Rough and Rugged
From a parapet high on the Ackergill Tower, a 15th-century castle in northern Scotland, I looked out upon the Highlands: windswept hills, green grasslands, white sand, and craggy cliffs surrounding tranquil lochs. I couldn't wait to ignore my pangs of guilt and chew them up in the Land Rover LR3.

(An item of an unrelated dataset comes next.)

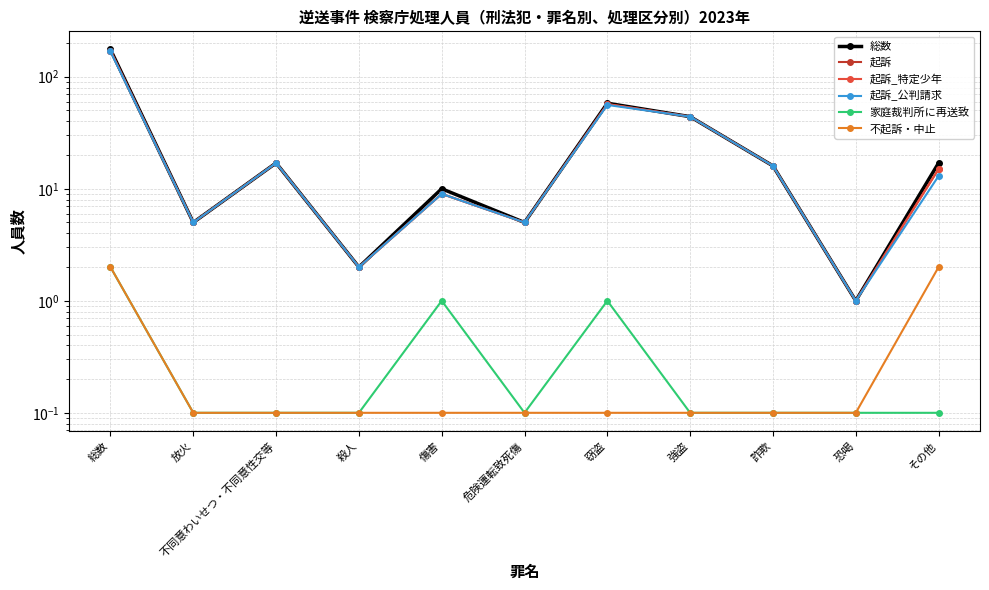

Between 総数 and 傷害, which is larger?

総数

I'd journeyed to Scotland for the worldwide launch of the new LR3. As I quickly learned, the vehicle is to off-roading what au naturel is to kilts -- it may feel rugged and frightening at first, but let it all hang out and you'll be well cared for. I test-drove the LR3 on sand, rock, mud, and grass, conditions corresponding to the four modes in the new Terrain Response System. (Snow shares a setting with grass.) A turn of a rotary dial changes the LR3 to whatever the computerized pit crew feels is needed. For example, on a beach of jagged stones, I switched to rock crawl mode and automatically the suspension raised, the throttle scaled back, and power was distributed equally to all four tires. Other highlights were sinking the car in a deep pool (it's good to 28 inches) and gunning it in sand mode on the shore of the North Sea. Another feature, Hill Descent Control, allowed me to nose up to the crest of a steep incline, take my feet off the brake and accelerator, and turn fate over to the auto gods.
Sticker price: $44,995 base, up to $49,995 for the HSE package.
Available: Now. Vital stats: 4.4-liter 300-hp V-8, six-speed automatic transmission, 113.5-inch wheelbase, 315 pounds of torque.
Nice touches: A cool asymmetrical tailgate; electronic parking brake; headlamps that track the road; raised "stadium seating" in the back that fits seven adults, and fold-down back seats that open up 90 cubic feet of space.
Drawbacks: The plastic and rubber interior is good for washing out muck but is also a little low rent.
Last call: For serious off-roading, the LR3 is state of the art. To paraphrase Robert Burns, "My heart -- and tire tracks -- are in the Highlands, wherever I go."